During the Korea Japan Modern Art and Women Symposium held on May 31, professor Midori Wakaguwa gave a presentation entitled 'The Political Nature of Nudes in Japanese Modern Paintings.' The professor claimed that nudes, long considered apolitical and purely esthetic, was very much a political theme. Wakaguwa's claim created quite a stir in the domestic art circle.

"Why did countless artists choose the nude female body in the name of pursuing pure beauty?"
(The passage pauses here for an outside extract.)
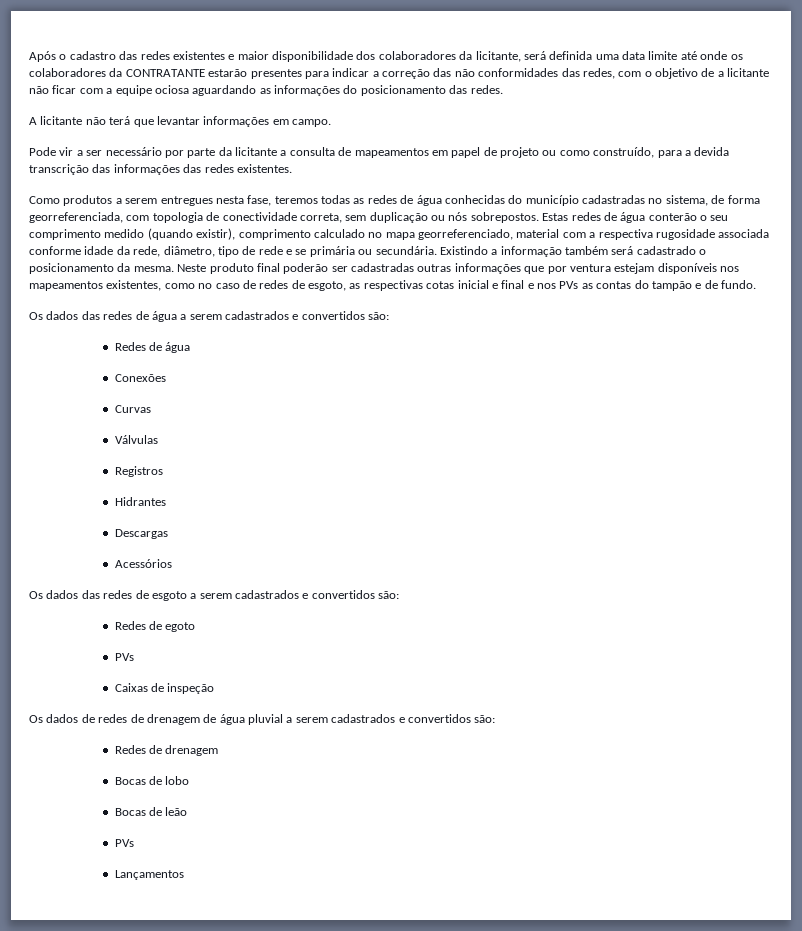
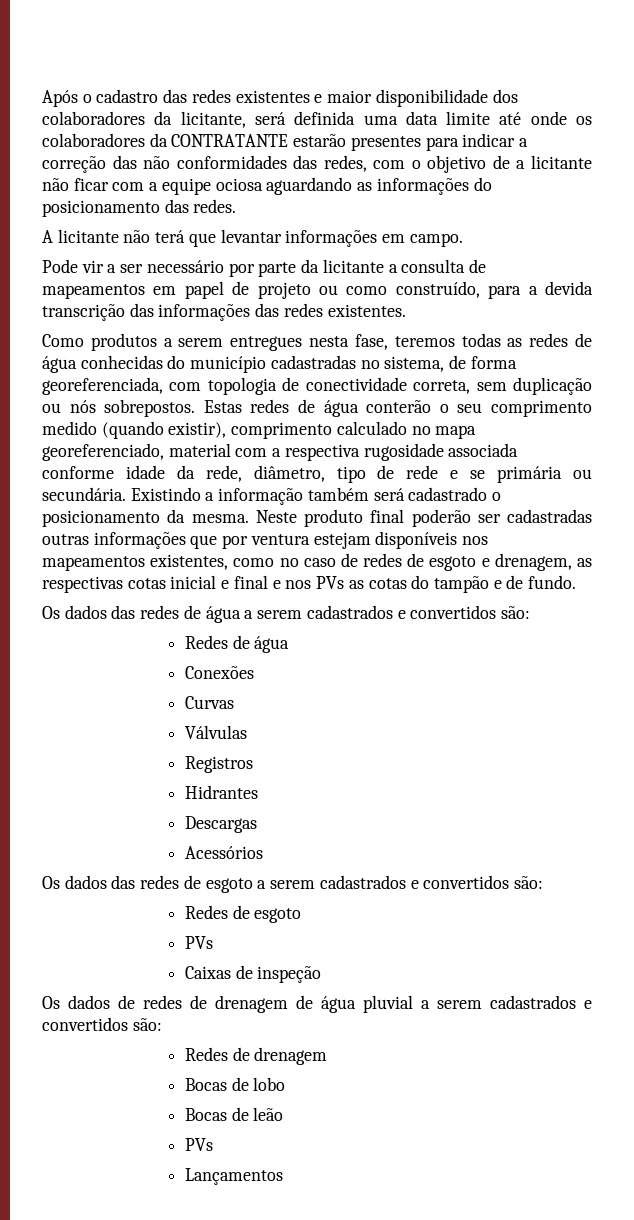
[29,212,123,223] georreferenciada, -> [42,377,163,395] georeferenciada,
[418,229,513,240] georreferenciado, -> [42,443,164,461] georeferenciado,
[308,281,346,291] esgoto, -> [429,553,572,571] esgoto e drenagem,
[596,281,632,289] contas -> [368,578,407,589] cotas
[165,622,196,632] egoto -> [254,908,302,923] esgoto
Wakaguwa points out that "nudes, which fix the eye on the female body, is not a symbol of the victory of modern esthetics but an abnormal and pathological claim of masculinity." The professor adds, "Nudes, which make passive objects out of women, became widespread because in a nation that has reached the stage of imperialism, nudes were the metaphor of the masculine strength and military prowess that invaded and colonized other countries." 

Based on the theory that art in a modern state with established imperialism is extremely 'genderized,' the professor explained, "Being 'genderized' means that the theme of paintings concentrate on the woman's body." 

Ultimately, "Imperialism means the rule of others using the violence unique to a male-dominated society. Thus the desire of the state is expressed through the woman's body, which is either waiting to be or has already been conquered. Imperialist states needed female nudes as their political theme."

Professor Shinobu Ikeda, another participant at the Symposium, presented an opinion about the paintings of women clad in Chinese robes that were popular in Japan from the late 1920s to 1940s. The professor said that the paintings were "an invasion project, aimed at debilitating China by identifying it with the female body," thus proving once again the political nature of the female image in arts in the imperialist era.